Banka oturup etrafına bakındığında gördü. Bomboş bir tuval arkasında bir ressam elinde fırçaları başlamış olduğu bir şey yok eli çenesinde. Merak bu ya ne çizecek diye merak ederek beklemeye başladı. Ressamda onu görünce beklemeyi sürdürürken meraklı seyircisiyle ilgilenmeye başladı, önce selam verdi başıyla sonra geldi yanına oturdu. O zaman bir gariplik olduğunu anladı. Bir şeyler oluyordu. Sormadı. Bekledi.
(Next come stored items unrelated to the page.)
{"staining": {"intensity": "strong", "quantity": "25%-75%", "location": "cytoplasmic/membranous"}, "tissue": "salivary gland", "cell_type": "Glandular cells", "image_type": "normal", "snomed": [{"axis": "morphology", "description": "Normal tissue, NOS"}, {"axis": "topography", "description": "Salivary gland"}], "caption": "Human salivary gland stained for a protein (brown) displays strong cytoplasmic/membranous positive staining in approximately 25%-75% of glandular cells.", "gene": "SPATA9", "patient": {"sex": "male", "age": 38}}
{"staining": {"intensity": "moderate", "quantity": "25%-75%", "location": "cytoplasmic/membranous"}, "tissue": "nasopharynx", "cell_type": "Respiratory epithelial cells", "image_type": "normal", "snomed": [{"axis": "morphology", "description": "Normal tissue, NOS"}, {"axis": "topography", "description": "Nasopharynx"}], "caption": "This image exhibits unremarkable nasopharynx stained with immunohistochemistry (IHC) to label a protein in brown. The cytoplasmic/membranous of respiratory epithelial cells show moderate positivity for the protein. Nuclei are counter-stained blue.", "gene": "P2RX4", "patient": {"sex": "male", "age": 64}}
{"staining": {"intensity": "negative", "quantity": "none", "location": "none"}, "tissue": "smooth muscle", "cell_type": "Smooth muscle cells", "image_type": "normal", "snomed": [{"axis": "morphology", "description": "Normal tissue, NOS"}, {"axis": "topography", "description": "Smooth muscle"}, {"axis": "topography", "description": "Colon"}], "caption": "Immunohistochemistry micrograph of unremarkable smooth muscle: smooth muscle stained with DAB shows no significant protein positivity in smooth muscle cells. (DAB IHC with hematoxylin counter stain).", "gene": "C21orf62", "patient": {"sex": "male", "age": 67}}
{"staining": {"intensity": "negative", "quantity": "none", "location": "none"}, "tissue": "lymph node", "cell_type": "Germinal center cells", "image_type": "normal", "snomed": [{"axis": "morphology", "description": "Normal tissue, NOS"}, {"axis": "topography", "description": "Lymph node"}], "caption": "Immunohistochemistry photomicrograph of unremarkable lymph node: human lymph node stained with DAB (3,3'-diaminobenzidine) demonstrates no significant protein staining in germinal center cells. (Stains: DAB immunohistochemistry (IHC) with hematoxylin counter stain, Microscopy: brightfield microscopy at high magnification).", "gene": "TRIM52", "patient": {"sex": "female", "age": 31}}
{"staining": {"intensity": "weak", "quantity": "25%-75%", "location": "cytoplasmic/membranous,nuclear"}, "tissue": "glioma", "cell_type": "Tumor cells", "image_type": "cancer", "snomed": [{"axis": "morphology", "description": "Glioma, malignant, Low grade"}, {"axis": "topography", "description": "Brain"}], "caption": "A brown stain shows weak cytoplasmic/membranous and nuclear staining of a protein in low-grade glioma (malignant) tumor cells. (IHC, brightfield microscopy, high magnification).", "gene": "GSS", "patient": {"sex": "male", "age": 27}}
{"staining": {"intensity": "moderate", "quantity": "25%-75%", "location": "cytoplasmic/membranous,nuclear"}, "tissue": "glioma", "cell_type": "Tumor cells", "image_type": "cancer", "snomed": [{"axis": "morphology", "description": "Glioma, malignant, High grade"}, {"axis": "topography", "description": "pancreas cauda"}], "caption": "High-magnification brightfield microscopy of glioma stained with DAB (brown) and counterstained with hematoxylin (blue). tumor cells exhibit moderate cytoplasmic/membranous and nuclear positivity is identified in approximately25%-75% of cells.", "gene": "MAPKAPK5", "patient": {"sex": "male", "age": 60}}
“Renklerimi kaybettim” dedi ressam, elinde paleti vardı, palet boştu. Boyalarını kaybetmiş diye düşündü. Etrafına baktı, Bir yerlerde görür müydü? Göremedi. Gelirken yolda da görmemişti.
“Renklerimi kaybettim, siyahım beyazım bile yok her şey gri” bunu duyunca bir başkalık sezdi cümlede. Bir kaybediş vardı. Öyle düşürülmüş boyalar falan değildi konu. Bir felsefi yaklaşım mıydı bu? Düşürülen eksik olan kaybedilmiş başka bir şeyler var mıydı?
“Hayatın renkleri bu kadar silinir mi? Silindi. Önceleri en renkli olanları silikleşti, sonra o matlaşan parlaklıklarını kaybeden renklerde gitti. Koyuluklar, açıklıklar da soldu. Gri kaldı geriye”.
Ressamın gözleri iyi görüyor olmalıydı öyle gözüküyordu, gözlüğü bile yoktu. Anlattığı pek renkle, boyayla, resimle ilgili değildi zaten. Bir sıkıntısı vardı bu hayatla ilgiliydi. Aynı sıkıntı kendisinde de mi vardı? Düşündü, evet ressam gibi anlatmıyordu ama hayatının o parlak süper renkli kısmı gitmişti. O hayatın tadının kaçtığını düşünüyordu. Tadı tuzu kalmadı diyordu. Kaybolan bir tatdı. Şekersiz tuzsuz geliyordu hayat ona. Gri diye anlattığı bu muydu? Öyle olmalıydı.